I started reading Braiding Sweetgrass by Robin Wall Kimmerer early this summer during some free time at MCHT’s intern training week. I stopped in my tracks when, hours after exchanging personal and professional origin stories founded on accomplishments and hard work, Kimmerer told an origin story of the land rooted in generosity. Weeks later, I read Kimmerer’s observations of water droplets on trees, on that day I was happy to be caught in the rain doing field work, slowing down to notice the dramatic drops from the striped maples, the steady pit-pit drips from the tamaracks, and the microcosmic beads clinging to the cedars whose logs I was lugging through the woods.

After reading Kimmerer’s take on honorably harvesting that which the natural world gives to us, I took an honest look at the trail work I was doing. Was I using natural resources responsibly? Taken literally, a bog bridge consists of 30 years of life, each growth ring giving strength to the planks. Beyond the direct exchange of life for materials, there are also overwhelming opportunity costs to consider: for example, each branch I trim is a branch where a bird can’t nest.

Even if I cut a few branches, the vireos, sparrows, and chickadees will still be around. Facilitating access to bird habitat might even awaken a future conservationist. An introduction to the land is all that’s needed, since most visitors will be just that: visitors, who don’t yet know how many languages they’re missing. We need to start somewhere, and learning a few words is better than learning none.
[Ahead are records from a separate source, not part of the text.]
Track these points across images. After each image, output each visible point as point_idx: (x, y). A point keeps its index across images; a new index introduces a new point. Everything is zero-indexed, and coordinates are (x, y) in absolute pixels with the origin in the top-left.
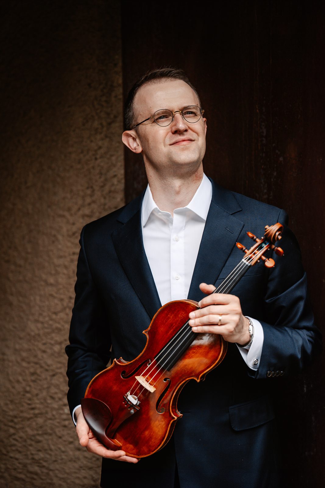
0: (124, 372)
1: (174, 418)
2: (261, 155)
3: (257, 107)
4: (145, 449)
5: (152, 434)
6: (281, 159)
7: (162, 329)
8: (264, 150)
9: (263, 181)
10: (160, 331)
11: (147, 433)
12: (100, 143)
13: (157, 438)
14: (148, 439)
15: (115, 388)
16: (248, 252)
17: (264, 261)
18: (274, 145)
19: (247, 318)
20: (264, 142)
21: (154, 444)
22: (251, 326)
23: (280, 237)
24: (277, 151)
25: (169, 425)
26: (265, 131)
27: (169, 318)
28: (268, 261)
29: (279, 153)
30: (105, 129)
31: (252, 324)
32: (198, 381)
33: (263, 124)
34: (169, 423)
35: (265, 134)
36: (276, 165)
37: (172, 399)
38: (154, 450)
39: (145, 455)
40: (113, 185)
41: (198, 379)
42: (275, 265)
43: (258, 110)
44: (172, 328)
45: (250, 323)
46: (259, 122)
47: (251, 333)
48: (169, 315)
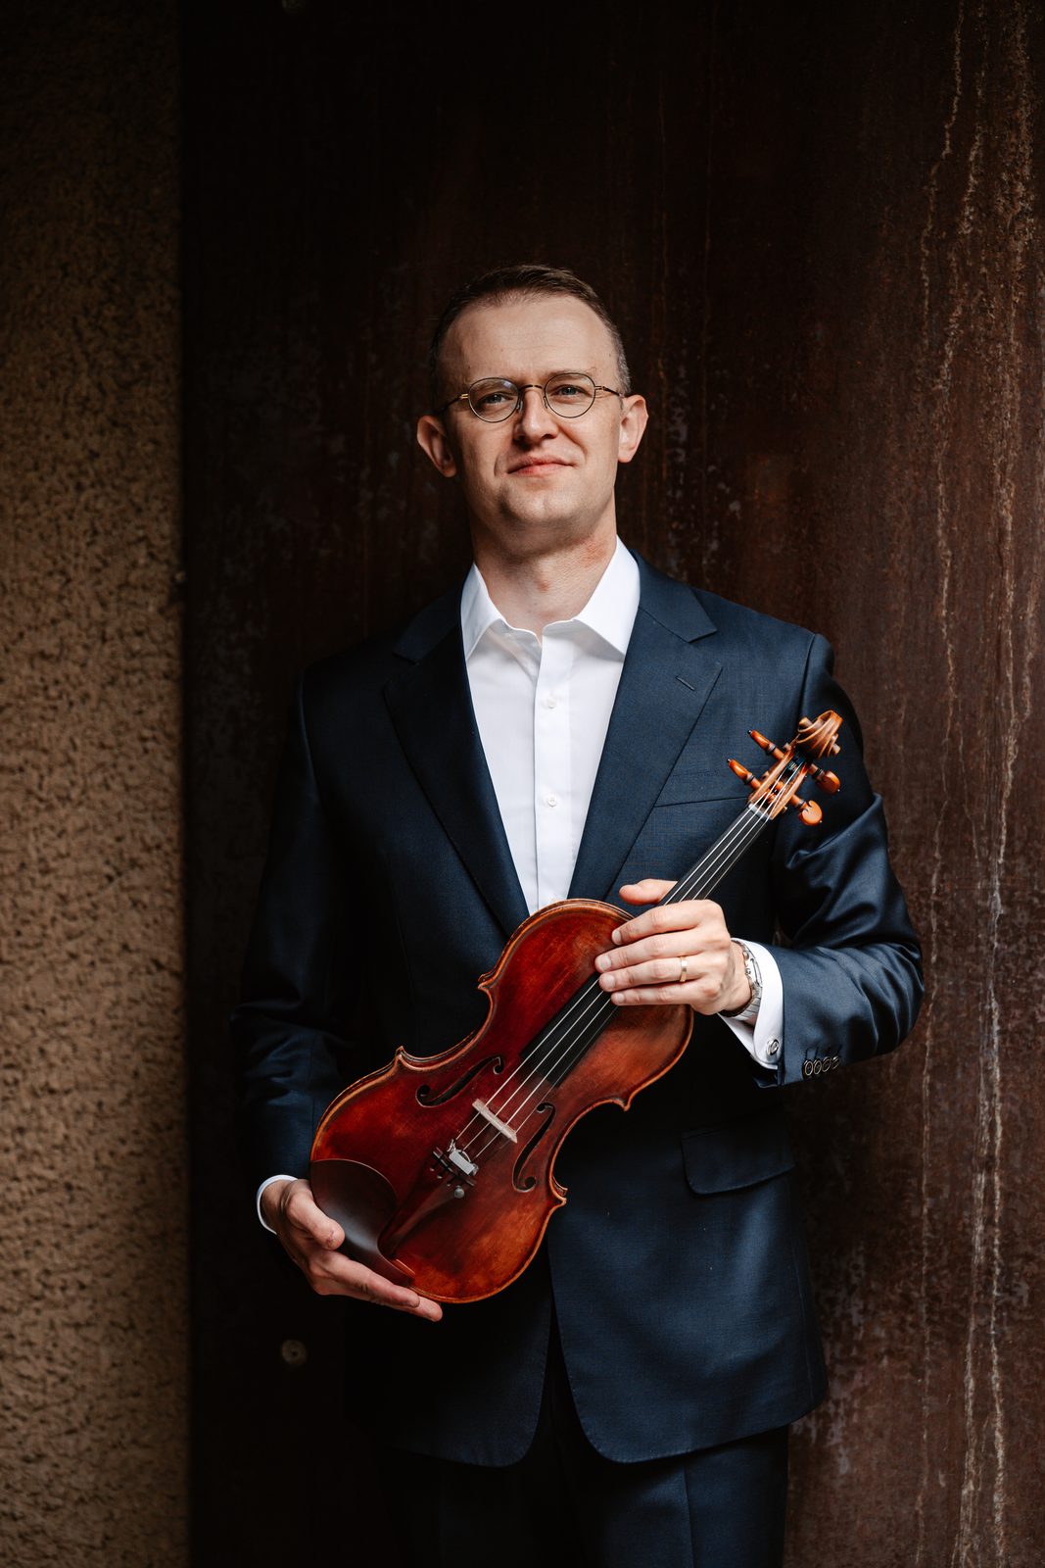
0: (425, 1089)
1: (561, 1202)
2: (669, 493)
3: (660, 365)
4: (479, 1280)
5: (499, 1242)
6: (735, 506)
7: (533, 979)
8: (681, 481)
9: (673, 563)
10: (528, 984)
11: (486, 1240)
12: (94, 442)
13: (513, 1253)
14: (487, 1255)
15: (401, 1130)
16: (762, 787)
17: (800, 809)
18: (712, 468)
19: (738, 943)
20: (682, 459)
21: (504, 1267)
22: (749, 962)
23: (837, 749)
24: (722, 486)
25: (544, 1219)
26: (683, 430)
27: (552, 951)
28: (807, 808)
29: (728, 490)
30: (112, 400)
31: (751, 957)
32: (627, 1108)
33: (679, 410)
34: (546, 1213)
35: (683, 438)
36: (716, 523)
37: (555, 1155)
38: (504, 1283)
39: (480, 1295)
40: (134, 565)
41: (626, 1104)
42: (822, 819)
43: (661, 373)
44: (562, 976)
45: (745, 954)
46: (664, 405)
47: (754, 980)
48: (552, 944)
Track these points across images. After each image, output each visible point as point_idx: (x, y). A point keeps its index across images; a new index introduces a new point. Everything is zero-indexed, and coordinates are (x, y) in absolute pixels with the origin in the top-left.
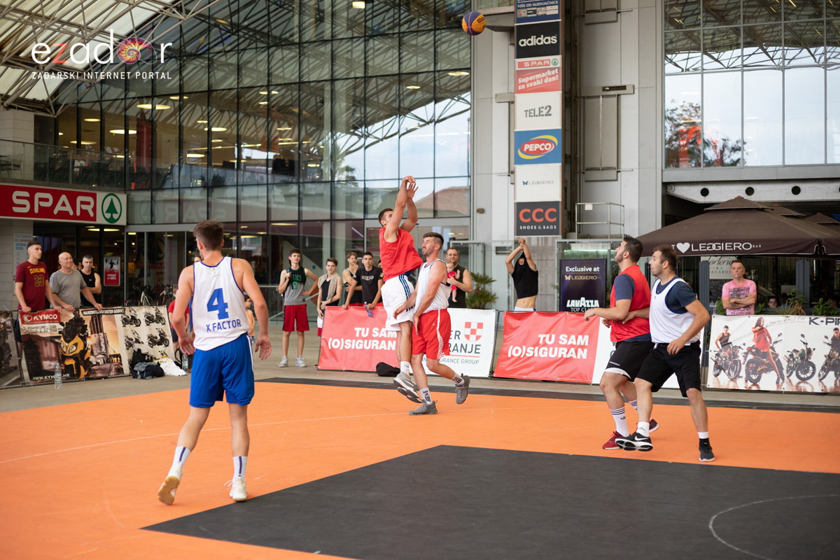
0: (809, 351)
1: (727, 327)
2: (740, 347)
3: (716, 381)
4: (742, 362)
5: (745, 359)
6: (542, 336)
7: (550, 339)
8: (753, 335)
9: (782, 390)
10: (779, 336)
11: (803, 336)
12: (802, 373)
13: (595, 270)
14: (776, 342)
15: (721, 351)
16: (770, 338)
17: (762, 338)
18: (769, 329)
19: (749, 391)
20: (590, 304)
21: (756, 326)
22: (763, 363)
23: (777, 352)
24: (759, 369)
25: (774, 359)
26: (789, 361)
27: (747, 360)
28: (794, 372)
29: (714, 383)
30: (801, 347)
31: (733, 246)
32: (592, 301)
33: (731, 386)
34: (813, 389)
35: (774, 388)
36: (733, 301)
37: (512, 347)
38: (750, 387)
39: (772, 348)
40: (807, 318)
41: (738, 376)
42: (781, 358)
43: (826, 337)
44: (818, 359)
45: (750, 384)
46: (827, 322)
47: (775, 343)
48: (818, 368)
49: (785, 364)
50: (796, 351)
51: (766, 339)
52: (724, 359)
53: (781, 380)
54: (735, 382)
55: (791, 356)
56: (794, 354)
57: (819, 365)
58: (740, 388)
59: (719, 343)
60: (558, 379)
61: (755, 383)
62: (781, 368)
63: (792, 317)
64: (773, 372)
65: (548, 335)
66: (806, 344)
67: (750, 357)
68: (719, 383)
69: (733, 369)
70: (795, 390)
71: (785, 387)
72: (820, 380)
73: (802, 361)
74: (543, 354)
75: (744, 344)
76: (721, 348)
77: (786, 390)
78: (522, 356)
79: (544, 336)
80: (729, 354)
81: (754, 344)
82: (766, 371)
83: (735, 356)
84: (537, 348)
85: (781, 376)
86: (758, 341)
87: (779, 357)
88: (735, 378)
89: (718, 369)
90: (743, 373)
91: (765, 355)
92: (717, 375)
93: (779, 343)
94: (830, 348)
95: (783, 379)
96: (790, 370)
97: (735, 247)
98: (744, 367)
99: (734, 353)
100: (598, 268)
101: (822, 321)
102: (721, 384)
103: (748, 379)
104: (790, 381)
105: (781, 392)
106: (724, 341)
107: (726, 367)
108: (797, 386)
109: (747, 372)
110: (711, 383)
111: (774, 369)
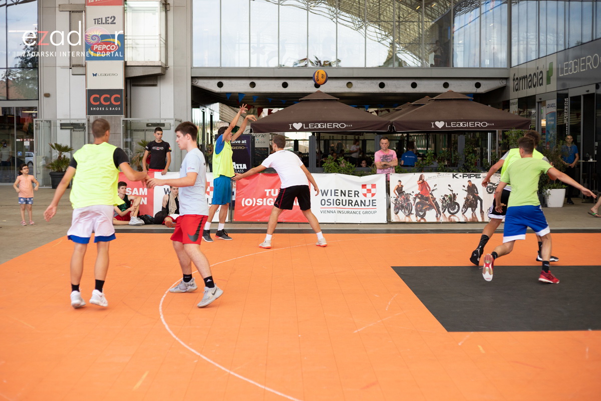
0: (454, 195)
1: (400, 181)
2: (410, 194)
3: (397, 217)
4: (413, 204)
5: (415, 202)
6: (268, 191)
7: (274, 193)
8: (418, 186)
9: (440, 221)
10: (435, 186)
11: (449, 186)
12: (451, 210)
13: (243, 142)
14: (434, 190)
15: (398, 197)
16: (429, 188)
17: (424, 187)
18: (428, 182)
19: (419, 223)
20: (239, 167)
21: (419, 180)
22: (427, 204)
23: (434, 197)
24: (424, 208)
25: (433, 201)
26: (442, 202)
27: (416, 202)
28: (447, 209)
29: (395, 218)
30: (449, 193)
31: (332, 125)
32: (241, 165)
33: (407, 220)
34: (459, 220)
35: (435, 220)
37: (244, 199)
38: (420, 220)
39: (431, 194)
40: (451, 174)
41: (410, 213)
43: (464, 186)
44: (461, 200)
45: (419, 218)
46: (463, 177)
47: (432, 191)
48: (461, 206)
49: (440, 204)
50: (446, 196)
51: (427, 189)
52: (400, 202)
53: (439, 215)
54: (409, 217)
55: (444, 199)
56: (446, 198)
57: (461, 205)
58: (413, 221)
59: (396, 191)
60: (284, 221)
61: (422, 217)
62: (438, 207)
63: (442, 174)
64: (434, 210)
65: (273, 190)
66: (452, 191)
67: (418, 200)
68: (399, 218)
69: (407, 209)
70: (448, 221)
71: (442, 219)
72: (463, 214)
73: (451, 202)
74: (270, 203)
75: (413, 192)
76: (398, 195)
77: (443, 221)
78: (254, 205)
79: (270, 190)
80: (404, 199)
81: (419, 191)
82: (429, 209)
83: (408, 200)
84: (265, 199)
85: (439, 212)
86: (421, 190)
87: (436, 200)
88: (409, 215)
90: (414, 211)
91: (427, 199)
92: (397, 213)
94: (467, 193)
95: (440, 214)
96: (444, 208)
97: (334, 126)
98: (414, 207)
99: (407, 198)
100: (245, 141)
101: (461, 176)
102: (401, 219)
103: (417, 215)
104: (444, 215)
105: (440, 223)
106: (400, 190)
107: (402, 207)
108: (449, 218)
109: (416, 210)
110: (394, 218)
111: (434, 208)
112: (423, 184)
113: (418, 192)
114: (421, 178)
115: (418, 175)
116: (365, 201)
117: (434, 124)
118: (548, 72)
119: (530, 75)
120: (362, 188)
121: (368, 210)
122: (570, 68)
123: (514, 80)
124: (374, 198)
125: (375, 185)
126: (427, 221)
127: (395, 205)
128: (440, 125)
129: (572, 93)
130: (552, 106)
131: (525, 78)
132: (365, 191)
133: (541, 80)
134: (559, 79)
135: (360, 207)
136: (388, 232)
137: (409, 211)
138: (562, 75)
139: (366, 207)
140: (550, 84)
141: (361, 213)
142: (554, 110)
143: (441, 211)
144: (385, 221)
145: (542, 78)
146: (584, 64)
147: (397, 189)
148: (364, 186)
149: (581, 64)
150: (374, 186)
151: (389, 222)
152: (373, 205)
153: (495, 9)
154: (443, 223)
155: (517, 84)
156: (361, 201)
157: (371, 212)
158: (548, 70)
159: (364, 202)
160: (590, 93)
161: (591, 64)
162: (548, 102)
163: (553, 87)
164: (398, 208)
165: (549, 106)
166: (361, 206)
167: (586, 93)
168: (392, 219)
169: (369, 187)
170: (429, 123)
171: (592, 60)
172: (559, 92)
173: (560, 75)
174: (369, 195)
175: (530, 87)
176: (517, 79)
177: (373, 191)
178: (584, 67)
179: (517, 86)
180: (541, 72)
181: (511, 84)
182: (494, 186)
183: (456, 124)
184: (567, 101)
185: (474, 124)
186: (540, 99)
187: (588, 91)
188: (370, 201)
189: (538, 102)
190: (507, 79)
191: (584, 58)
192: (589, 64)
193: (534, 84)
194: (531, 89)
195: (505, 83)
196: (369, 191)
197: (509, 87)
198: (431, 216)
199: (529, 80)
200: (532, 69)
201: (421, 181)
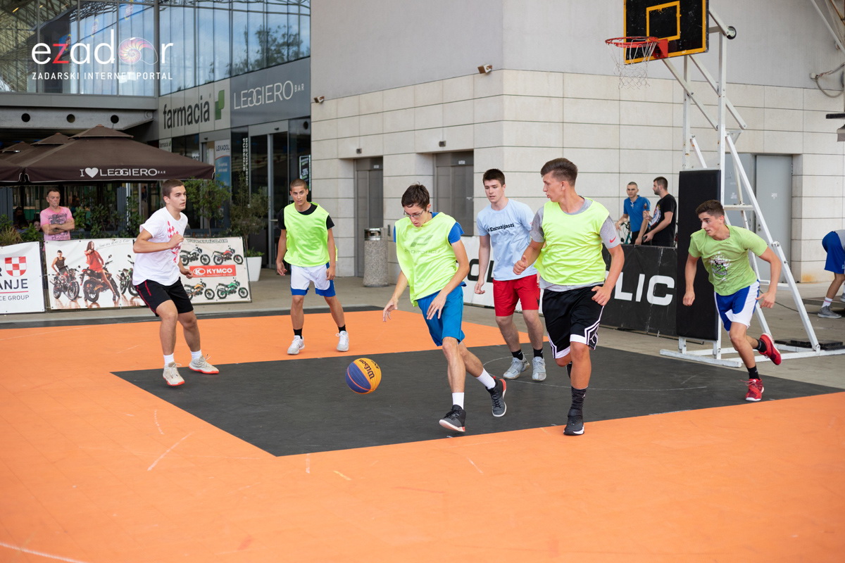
1: (60, 252)
2: (76, 270)
3: (58, 303)
4: (80, 284)
5: (82, 281)
9: (119, 306)
10: (109, 257)
11: (129, 256)
14: (108, 263)
15: (59, 274)
16: (102, 260)
17: (95, 260)
18: (99, 252)
19: (90, 309)
21: (88, 250)
22: (99, 283)
23: (110, 272)
24: (96, 289)
25: (108, 278)
26: (121, 279)
27: (84, 280)
28: (127, 289)
29: (56, 305)
30: (128, 266)
33: (73, 306)
35: (112, 305)
36: (54, 226)
38: (91, 306)
39: (106, 269)
41: (77, 297)
42: (114, 277)
45: (90, 303)
47: (106, 264)
49: (118, 283)
50: (125, 270)
51: (98, 261)
52: (62, 282)
53: (117, 297)
54: (76, 302)
55: (123, 274)
56: (125, 273)
58: (82, 308)
59: (55, 266)
61: (94, 301)
62: (115, 286)
63: (118, 240)
64: (109, 290)
67: (86, 278)
68: (61, 304)
69: (72, 291)
70: (130, 305)
71: (122, 303)
76: (58, 271)
77: (123, 305)
80: (67, 277)
81: (88, 265)
82: (103, 290)
83: (73, 278)
85: (116, 293)
86: (91, 263)
87: (112, 277)
88: (75, 298)
89: (57, 291)
90: (82, 294)
91: (100, 275)
92: (58, 297)
93: (110, 264)
95: (119, 296)
96: (124, 287)
98: (81, 288)
99: (71, 276)
102: (64, 305)
103: (87, 298)
104: (125, 297)
105: (119, 308)
106: (60, 264)
107: (65, 288)
108: (131, 301)
109: (86, 292)
110: (54, 305)
111: (109, 288)
112: (93, 255)
113: (86, 266)
114: (89, 246)
115: (85, 242)
116: (11, 281)
117: (84, 172)
118: (217, 103)
119: (190, 107)
120: (6, 263)
121: (16, 295)
122: (250, 99)
123: (165, 112)
124: (23, 277)
125: (25, 258)
126: (101, 306)
127: (55, 286)
128: (92, 172)
129: (254, 131)
130: (223, 148)
131: (182, 110)
132: (10, 267)
133: (207, 114)
134: (233, 113)
135: (4, 290)
136: (47, 324)
137: (75, 294)
138: (239, 107)
139: (13, 290)
140: (220, 118)
141: (7, 298)
142: (228, 153)
143: (120, 292)
144: (42, 309)
145: (208, 111)
146: (270, 94)
147: (57, 263)
148: (8, 260)
149: (267, 94)
150: (23, 259)
151: (48, 310)
152: (23, 287)
153: (133, 17)
154: (123, 308)
155: (171, 118)
156: (6, 282)
157: (21, 297)
158: (217, 100)
159: (9, 283)
160: (280, 131)
161: (281, 93)
162: (217, 144)
163: (225, 123)
164: (60, 289)
165: (220, 148)
166: (6, 288)
167: (275, 132)
168: (51, 306)
169: (16, 261)
170: (76, 170)
171: (283, 89)
172: (235, 130)
173: (235, 108)
174: (16, 273)
175: (190, 123)
176: (170, 111)
177: (22, 266)
178: (271, 97)
179: (170, 121)
180: (207, 103)
181: (161, 118)
182: (189, 256)
183: (114, 172)
184: (247, 142)
185: (139, 171)
186: (206, 139)
187: (277, 129)
188: (18, 281)
189: (203, 143)
190: (153, 111)
191: (271, 86)
192: (279, 93)
193: (197, 118)
194: (191, 125)
195: (151, 117)
196: (16, 267)
197: (157, 123)
198: (106, 299)
199: (187, 113)
200: (191, 99)
201: (90, 251)
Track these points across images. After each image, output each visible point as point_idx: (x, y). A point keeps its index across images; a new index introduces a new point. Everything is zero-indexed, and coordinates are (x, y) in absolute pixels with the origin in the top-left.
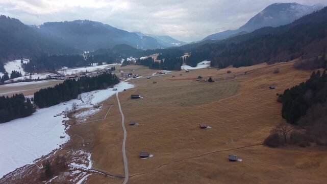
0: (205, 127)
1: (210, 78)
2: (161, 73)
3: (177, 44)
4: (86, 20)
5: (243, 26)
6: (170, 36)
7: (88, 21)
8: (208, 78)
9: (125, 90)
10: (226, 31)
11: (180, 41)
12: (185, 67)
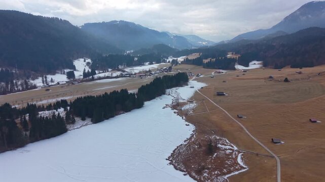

During my time in Rangeley, I have been lucky to encounter staff and citizens who are willing to teach me the language they know, but I have learned the most from my mornings with the birds. This is where stewardship makes the biggest difference: with honorable harvesting and respectful work, stewardship enables access to the land, the choirs of birds, and the cathedrals of pines. Access is foundational to healing our relationship with the land. If the harvest of a 30-year cedar or the trimming of a few branches is what it takes to connect decision-makers, activists, and open hearts to the land, it’s worth it.